In the Willamette Valley, no issues with mosquitoes or flies. Issues with gnats only in some wetland/greenspace areas. Ticks I'm not sure about as we treat our dogs so they don't pick up fleas or ticks to begin with, but I'm guessing there must be lots of both. One thing the Willamette Valley does have is lots of spiders, but only a couple of them are poisonous and your odds of encountering a poisonous one are very small.

Central/Eastern Oregon has all of the insects you listed; but I've spent a lot of time outdoors there and only rarely been bothered by any (except for ticks, definitely treat your dog for ticks in Central Oregon). Much of this area of the state is dry so not great breeding opportunities for bothersome insects; the exception would be around some bodies of water and wetland areas.

The coast visited many times and only had one trip when camping that we had an issue with mosquitoes once the sun went down. This was near Netarts.

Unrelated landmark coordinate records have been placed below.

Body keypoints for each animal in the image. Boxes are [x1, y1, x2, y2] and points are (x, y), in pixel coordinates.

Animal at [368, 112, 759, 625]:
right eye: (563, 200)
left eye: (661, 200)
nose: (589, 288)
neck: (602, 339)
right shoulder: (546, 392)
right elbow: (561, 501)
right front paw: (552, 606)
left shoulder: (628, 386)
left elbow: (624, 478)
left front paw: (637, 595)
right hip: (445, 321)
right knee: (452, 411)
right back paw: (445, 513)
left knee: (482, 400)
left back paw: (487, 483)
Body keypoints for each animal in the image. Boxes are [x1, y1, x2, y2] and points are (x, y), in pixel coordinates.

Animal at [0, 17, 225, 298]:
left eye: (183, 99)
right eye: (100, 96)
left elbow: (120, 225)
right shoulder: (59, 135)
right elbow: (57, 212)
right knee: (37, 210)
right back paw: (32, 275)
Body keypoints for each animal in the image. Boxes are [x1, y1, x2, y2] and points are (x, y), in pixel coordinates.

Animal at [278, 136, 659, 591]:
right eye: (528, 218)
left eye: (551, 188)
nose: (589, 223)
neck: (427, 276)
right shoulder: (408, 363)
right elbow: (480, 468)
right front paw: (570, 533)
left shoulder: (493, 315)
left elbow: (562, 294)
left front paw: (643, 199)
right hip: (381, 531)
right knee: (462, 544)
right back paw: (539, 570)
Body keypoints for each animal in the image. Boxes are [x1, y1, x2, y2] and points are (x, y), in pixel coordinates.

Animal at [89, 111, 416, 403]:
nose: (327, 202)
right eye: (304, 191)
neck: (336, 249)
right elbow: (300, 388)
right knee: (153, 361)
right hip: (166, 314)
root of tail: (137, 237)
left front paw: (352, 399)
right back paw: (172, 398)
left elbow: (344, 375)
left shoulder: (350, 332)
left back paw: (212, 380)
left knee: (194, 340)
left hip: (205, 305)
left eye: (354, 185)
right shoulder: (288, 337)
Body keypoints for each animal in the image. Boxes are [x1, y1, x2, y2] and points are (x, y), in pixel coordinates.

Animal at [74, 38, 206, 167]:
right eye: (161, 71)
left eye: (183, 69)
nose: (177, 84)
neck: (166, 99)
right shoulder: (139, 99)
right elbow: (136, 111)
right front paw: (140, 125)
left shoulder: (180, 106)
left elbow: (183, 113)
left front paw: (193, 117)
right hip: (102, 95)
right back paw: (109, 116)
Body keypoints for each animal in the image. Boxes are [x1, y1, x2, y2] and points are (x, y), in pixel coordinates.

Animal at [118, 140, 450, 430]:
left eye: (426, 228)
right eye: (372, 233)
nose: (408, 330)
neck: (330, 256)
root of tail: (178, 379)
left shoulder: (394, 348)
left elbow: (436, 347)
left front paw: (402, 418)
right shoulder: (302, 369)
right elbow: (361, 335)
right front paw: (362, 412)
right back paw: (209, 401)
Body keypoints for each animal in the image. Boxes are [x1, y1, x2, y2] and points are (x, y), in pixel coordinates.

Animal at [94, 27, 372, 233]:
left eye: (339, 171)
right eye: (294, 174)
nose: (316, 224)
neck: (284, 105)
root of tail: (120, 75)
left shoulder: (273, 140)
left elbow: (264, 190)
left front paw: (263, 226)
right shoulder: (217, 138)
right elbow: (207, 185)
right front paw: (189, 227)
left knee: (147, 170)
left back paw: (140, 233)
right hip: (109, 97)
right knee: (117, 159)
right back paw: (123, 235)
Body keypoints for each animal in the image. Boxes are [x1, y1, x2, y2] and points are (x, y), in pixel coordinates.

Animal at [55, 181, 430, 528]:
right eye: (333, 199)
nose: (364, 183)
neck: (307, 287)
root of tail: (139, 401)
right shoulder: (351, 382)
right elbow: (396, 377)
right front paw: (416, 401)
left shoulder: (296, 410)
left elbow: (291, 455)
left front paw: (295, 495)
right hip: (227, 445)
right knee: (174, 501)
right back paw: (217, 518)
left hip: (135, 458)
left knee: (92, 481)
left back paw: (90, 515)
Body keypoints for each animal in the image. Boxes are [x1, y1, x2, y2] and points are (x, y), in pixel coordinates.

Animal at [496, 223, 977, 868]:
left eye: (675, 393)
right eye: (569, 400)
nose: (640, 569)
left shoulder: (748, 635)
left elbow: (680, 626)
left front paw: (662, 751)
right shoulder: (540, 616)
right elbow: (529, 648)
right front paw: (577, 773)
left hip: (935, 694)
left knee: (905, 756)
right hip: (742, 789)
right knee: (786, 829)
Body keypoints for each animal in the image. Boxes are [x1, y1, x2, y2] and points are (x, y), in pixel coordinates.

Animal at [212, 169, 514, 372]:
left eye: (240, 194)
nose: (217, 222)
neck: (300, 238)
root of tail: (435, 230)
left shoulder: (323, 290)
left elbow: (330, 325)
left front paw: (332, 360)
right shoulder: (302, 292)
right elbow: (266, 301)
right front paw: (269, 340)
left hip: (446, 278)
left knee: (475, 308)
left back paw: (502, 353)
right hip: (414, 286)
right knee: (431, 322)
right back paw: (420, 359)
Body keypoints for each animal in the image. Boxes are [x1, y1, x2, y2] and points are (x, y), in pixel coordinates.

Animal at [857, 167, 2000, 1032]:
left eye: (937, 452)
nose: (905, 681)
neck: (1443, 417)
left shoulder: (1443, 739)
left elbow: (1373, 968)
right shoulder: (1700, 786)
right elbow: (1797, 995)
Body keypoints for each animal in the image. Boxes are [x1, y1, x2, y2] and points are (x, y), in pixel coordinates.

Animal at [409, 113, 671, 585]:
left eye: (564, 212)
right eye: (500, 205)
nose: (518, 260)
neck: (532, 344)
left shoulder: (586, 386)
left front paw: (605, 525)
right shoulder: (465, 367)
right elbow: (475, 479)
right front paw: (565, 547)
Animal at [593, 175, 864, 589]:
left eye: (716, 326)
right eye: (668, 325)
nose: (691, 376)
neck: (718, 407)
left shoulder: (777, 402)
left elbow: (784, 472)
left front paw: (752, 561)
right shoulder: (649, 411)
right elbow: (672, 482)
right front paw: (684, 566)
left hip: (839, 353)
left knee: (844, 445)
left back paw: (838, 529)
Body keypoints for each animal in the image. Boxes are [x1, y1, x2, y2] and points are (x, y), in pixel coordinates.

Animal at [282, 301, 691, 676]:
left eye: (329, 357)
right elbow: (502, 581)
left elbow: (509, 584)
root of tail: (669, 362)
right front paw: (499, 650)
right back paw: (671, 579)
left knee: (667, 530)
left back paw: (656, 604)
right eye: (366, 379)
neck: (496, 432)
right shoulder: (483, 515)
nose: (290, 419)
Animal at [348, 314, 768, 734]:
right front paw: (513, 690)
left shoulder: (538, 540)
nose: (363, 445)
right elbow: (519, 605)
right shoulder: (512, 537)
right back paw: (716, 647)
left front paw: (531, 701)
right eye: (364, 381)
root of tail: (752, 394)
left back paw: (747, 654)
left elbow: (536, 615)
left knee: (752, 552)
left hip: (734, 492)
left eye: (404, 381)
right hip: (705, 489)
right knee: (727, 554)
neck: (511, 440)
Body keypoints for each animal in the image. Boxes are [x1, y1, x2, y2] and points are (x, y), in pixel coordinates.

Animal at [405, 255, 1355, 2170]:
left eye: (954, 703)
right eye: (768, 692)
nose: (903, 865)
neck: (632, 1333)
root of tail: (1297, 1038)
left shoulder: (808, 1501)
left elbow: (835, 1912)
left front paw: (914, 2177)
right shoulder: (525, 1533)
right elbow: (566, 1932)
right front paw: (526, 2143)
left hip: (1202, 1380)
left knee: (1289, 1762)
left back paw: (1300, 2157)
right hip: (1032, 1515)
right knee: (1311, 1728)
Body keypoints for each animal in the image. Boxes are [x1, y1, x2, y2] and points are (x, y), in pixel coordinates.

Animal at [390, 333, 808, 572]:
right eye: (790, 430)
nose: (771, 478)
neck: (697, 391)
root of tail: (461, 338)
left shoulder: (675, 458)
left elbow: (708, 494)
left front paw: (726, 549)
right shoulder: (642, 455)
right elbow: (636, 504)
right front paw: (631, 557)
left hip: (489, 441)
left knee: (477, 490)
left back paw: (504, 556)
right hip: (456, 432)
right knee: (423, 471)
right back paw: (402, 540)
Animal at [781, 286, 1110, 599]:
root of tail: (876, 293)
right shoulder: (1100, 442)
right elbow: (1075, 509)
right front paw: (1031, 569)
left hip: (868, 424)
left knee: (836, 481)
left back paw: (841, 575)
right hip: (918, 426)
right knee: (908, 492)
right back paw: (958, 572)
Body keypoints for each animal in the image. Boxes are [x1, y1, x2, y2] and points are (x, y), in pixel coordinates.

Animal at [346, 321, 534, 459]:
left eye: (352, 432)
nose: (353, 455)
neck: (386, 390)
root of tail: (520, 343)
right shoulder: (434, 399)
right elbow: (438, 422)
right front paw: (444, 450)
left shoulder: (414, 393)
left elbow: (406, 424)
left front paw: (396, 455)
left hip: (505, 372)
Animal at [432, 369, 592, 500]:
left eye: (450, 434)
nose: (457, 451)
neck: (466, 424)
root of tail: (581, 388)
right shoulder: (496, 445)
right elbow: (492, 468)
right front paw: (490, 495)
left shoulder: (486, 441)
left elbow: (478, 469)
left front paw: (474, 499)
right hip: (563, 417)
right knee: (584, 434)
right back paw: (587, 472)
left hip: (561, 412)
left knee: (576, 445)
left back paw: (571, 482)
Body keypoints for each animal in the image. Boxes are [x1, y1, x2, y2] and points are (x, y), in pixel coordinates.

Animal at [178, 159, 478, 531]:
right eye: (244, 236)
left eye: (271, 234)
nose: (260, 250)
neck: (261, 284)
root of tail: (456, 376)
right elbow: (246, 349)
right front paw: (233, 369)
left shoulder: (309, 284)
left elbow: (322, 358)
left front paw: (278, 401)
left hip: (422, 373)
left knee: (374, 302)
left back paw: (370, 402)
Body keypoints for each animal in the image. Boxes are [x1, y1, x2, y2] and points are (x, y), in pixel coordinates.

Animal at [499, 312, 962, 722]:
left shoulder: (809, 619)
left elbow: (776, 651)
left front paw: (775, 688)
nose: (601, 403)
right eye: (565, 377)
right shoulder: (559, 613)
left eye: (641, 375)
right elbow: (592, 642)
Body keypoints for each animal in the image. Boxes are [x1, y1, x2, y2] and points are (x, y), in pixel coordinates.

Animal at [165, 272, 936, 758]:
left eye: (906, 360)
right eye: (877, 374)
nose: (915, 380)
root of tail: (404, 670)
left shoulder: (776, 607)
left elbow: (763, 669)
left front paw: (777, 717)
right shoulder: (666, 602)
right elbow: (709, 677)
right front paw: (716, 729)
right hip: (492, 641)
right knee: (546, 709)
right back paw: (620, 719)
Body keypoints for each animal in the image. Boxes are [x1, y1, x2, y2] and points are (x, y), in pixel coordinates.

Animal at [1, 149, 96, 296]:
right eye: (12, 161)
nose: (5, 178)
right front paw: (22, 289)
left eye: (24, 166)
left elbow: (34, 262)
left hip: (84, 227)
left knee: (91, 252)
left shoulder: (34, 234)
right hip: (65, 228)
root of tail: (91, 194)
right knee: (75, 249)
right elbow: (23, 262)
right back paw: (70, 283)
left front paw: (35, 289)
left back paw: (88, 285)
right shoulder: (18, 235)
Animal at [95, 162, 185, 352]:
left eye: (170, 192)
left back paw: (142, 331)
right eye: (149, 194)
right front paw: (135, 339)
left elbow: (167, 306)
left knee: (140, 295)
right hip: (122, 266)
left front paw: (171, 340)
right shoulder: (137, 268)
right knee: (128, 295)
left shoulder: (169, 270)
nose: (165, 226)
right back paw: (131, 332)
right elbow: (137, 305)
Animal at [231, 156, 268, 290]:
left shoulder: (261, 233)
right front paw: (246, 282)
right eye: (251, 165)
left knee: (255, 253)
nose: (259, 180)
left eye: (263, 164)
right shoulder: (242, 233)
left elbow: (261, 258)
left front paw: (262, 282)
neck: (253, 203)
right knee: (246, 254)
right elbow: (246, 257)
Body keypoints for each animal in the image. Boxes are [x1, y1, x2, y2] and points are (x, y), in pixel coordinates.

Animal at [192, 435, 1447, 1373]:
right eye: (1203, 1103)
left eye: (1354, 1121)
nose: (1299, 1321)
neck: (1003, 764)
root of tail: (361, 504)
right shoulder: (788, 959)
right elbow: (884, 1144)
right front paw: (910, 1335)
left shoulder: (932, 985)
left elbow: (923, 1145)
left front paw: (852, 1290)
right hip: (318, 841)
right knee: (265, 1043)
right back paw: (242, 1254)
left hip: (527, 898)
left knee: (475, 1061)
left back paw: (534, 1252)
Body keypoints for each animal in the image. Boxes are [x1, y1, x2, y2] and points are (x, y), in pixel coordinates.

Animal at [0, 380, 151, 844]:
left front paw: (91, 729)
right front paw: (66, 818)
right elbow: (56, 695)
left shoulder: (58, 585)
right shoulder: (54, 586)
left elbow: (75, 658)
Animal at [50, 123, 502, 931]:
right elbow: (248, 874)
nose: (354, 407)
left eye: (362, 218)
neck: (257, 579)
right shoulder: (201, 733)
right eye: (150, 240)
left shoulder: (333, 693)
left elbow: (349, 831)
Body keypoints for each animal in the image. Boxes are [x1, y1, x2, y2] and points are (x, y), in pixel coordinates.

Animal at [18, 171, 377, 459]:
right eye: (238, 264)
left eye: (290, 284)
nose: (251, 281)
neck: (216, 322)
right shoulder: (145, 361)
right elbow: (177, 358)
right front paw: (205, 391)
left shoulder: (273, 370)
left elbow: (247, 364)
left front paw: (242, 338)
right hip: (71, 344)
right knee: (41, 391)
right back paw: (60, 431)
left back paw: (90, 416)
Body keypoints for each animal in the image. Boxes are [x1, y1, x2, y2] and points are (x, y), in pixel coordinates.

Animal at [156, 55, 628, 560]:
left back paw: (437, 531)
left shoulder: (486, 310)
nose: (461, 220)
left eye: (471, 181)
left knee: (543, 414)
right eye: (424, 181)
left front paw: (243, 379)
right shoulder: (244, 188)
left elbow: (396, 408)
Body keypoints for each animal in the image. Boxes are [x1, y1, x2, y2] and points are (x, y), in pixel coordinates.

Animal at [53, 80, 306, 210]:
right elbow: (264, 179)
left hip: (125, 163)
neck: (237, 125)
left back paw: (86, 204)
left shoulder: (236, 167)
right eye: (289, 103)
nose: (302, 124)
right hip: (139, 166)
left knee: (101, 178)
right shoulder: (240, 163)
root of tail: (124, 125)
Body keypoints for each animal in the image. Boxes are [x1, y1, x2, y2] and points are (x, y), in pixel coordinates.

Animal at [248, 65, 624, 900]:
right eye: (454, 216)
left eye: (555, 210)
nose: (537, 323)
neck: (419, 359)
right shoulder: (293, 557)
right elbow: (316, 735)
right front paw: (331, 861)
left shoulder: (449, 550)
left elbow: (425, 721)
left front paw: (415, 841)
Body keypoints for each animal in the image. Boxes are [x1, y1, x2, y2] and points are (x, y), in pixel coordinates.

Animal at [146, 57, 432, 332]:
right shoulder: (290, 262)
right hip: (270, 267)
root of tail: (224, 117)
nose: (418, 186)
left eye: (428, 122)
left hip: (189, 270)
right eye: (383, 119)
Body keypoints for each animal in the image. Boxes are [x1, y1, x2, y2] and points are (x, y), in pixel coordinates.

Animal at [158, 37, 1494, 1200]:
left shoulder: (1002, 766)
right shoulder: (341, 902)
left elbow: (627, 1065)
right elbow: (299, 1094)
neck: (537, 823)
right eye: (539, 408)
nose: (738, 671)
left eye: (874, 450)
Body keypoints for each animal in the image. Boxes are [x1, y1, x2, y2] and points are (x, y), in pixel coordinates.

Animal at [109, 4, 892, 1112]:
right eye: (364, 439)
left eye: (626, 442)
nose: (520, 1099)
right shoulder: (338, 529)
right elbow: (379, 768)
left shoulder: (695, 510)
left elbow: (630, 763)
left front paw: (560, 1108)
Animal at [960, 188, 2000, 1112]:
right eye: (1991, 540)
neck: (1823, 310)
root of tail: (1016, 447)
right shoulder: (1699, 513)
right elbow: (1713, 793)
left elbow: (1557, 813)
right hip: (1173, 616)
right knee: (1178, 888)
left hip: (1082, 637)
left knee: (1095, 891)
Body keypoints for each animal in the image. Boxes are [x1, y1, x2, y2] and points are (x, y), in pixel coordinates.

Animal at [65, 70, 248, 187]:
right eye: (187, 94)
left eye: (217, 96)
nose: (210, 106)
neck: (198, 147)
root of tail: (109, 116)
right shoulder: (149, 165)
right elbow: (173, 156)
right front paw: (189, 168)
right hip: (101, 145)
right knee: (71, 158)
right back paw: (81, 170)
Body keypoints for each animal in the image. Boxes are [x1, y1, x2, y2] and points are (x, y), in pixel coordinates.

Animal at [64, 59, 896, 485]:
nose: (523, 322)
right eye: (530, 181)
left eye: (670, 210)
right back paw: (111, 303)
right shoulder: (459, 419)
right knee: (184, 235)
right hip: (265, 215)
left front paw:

To sum up; the only bug issues we have ever had that were bothersome were ticks. If you have a dog you definately want to treat for fleas and ticks spring/summer/fall. The spiders bother my husband as he just has a dislike of them, but we haven't encountered any harmful ones. Oregon's climate is nothing like the East coast. Our summers are dry and low humidity so very comfortable for outdoor activities day and night (although most nights would require a jacket to keep warm). Even with all the winter rain, the climate and conditions are not conducive to breeding for mosquitoes and most of the other troublesome insects that do well on the East coast or in the South.